December's mass shooting at a school in Newtown, Connecticut left 20 children and six teachers dead. It also ignited a national debate about the country's relationship with guns.
"A day like today is a day that so many of us never thought we'd see, it's been very moving. And I think if anything, he's [Obama] just let us know going into his inauguration for his second term that this is something that he's going to take on, and is going to be a priority, and he's not going to back away from until we make our schools safer, until we make our streets safer, until we can do what we can to save the lives of Americans."
- Christian Heyne, from the Coalition to Stop Gun Violence
On Wednesday, Barack Obama, the US president, unveiled a series of proposals including a ban on assault weapons, high capacity magazines and the introduction of more background checks on gun buyers.
Obama's gun control proposals outline a series of actions to be taken by Congress. These include
- the introduction of criminal background checks on all gun sales
- the renewal of the ban on military assault weapons
- a ban on high-capacity magazines and armour-piercing ammunition
The president also signed 23 executive orders - some of which make it easier for states to share relevant information.
These require more research into the causes and prevention of gun violence, include the launch of a responsible gun ownership campaign, and require federal authorities to trace the origin of guns recovered in criminal investigations.
But do the proposals to reform US gun laws go far enough and will Obama get them through Congress?
Joining Inside Story Americas, with presenter Shihab Rattansi, to discuss this is Christian Heyne, from the Coalition to Stop Gun Violence.
And in the second half of the programme, we discuss the conflict in Mali, where French troops have begun engaging in direct ground combat against fighters from Ansar al-Din, a group linked to al-Qaeda, and also fighters from other rebel groups.
"It seems to me that the core of progressive position is protecting vulnerable people, and if you look at what has happened to ordinary Malians, especially in the north, for the past many months, almost a year, so the people in northern Mali have been suffering ... [and] it's only going to get worse if the militants take over Bamako. I think what we have seen for the last year will be child's play in terms of the repercussions both in Mali and in West Africa. So I think in fact we should have had properly planned Western intervention."

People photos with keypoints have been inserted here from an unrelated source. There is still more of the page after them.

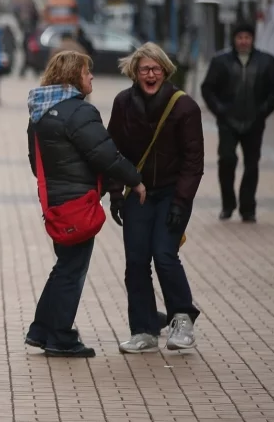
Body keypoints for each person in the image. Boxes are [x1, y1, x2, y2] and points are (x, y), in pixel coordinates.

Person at [25, 50, 143, 358]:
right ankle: (60, 336)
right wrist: (135, 179)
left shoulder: (39, 111)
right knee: (72, 269)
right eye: (87, 72)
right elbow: (106, 155)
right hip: (79, 202)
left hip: (55, 201)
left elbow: (34, 161)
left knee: (64, 265)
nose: (91, 77)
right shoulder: (78, 111)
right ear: (74, 75)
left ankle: (41, 330)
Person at [108, 42, 205, 353]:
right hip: (138, 192)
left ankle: (182, 320)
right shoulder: (123, 103)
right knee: (136, 261)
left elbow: (193, 161)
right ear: (134, 73)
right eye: (144, 69)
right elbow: (113, 152)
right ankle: (144, 330)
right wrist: (115, 193)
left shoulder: (184, 107)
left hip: (173, 192)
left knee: (164, 254)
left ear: (166, 70)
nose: (150, 74)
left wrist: (181, 202)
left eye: (155, 69)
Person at [200, 23, 274, 223]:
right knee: (227, 160)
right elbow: (207, 88)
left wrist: (263, 111)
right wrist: (220, 111)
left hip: (255, 122)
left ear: (253, 39)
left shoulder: (266, 61)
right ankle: (227, 205)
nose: (244, 41)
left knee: (252, 164)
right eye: (240, 37)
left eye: (247, 37)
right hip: (228, 121)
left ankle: (248, 208)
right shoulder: (221, 61)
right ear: (234, 39)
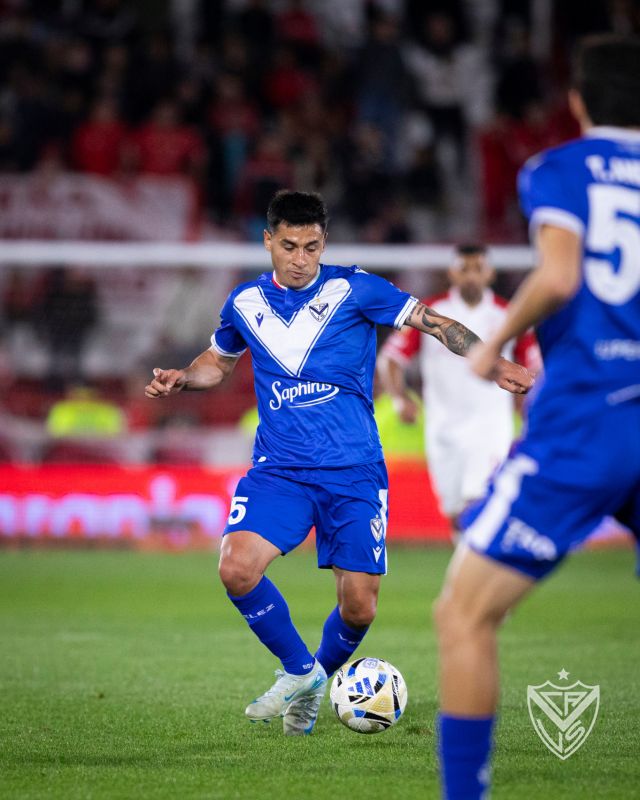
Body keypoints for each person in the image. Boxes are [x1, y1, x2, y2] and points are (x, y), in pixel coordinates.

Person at [145, 190, 532, 737]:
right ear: (268, 241)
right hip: (280, 468)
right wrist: (184, 377)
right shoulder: (245, 303)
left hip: (354, 469)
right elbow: (219, 361)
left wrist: (493, 365)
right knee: (235, 568)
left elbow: (434, 322)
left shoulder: (356, 288)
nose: (300, 258)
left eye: (311, 247)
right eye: (289, 246)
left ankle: (313, 683)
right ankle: (300, 672)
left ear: (324, 243)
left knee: (359, 608)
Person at [434, 35, 640, 799]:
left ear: (578, 101)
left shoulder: (558, 169)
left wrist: (492, 344)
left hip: (591, 419)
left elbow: (558, 276)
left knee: (462, 616)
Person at [378, 244, 540, 533]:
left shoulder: (510, 315)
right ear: (452, 274)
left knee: (477, 504)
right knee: (455, 513)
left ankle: (480, 561)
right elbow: (390, 358)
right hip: (442, 427)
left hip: (490, 426)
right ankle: (469, 559)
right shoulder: (431, 313)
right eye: (464, 269)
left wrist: (530, 404)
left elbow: (532, 367)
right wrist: (400, 397)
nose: (471, 276)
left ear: (490, 273)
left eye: (478, 268)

- Nii Akutteh, an Africa policy analyst
Although there have been uprisings in Mali since the 1960s, when members of the Tuareg community in the north began an insurgency; the war in Libya helped spark the latest intensification of fighting.
Colonel Muammar Gaddafi, the late Libyan leader, relied on members of the Tuareg as a fighting force, and as the regime disintegrated, many fled to join their long marginalised communities in Mali.
Before long a new uprising had displaced the Malian army from the north of the country.
The secular Tuareg were joined by Ansar al-Din as well as other Islamic groups. And last year, it was these religious factions that seized control of the north, and proceeded to govern with brutality.
France's intervention follows years of efforts by the US to prevent the spread of al-Qaeda influenced groups.
It is reported that the US has spent up to $600m in the region. Yet for all that money, its allies were powerless to stop the advance of al-Qaeda linked fighters.
In fact, in the south it was the recipients of US aid who took advantage of the northern fighting to overthrow the democratically elected government. And in the north many of the government's US-funded military units joined the rebellion.
The US is providing surveillance and intelligence support to France but says it has not provided any direct military backing.
So as French military action continues in Mali, what role should the US play?
Inside Story Americas discusses with guests: Susana Wing, an expert on Malian politics who teaches at Haverford College; Rudolph Atallah, a former Africa counterterrorism director at the Department of Defense; and Nii Akutteh, an independent Africa Policy Analyst.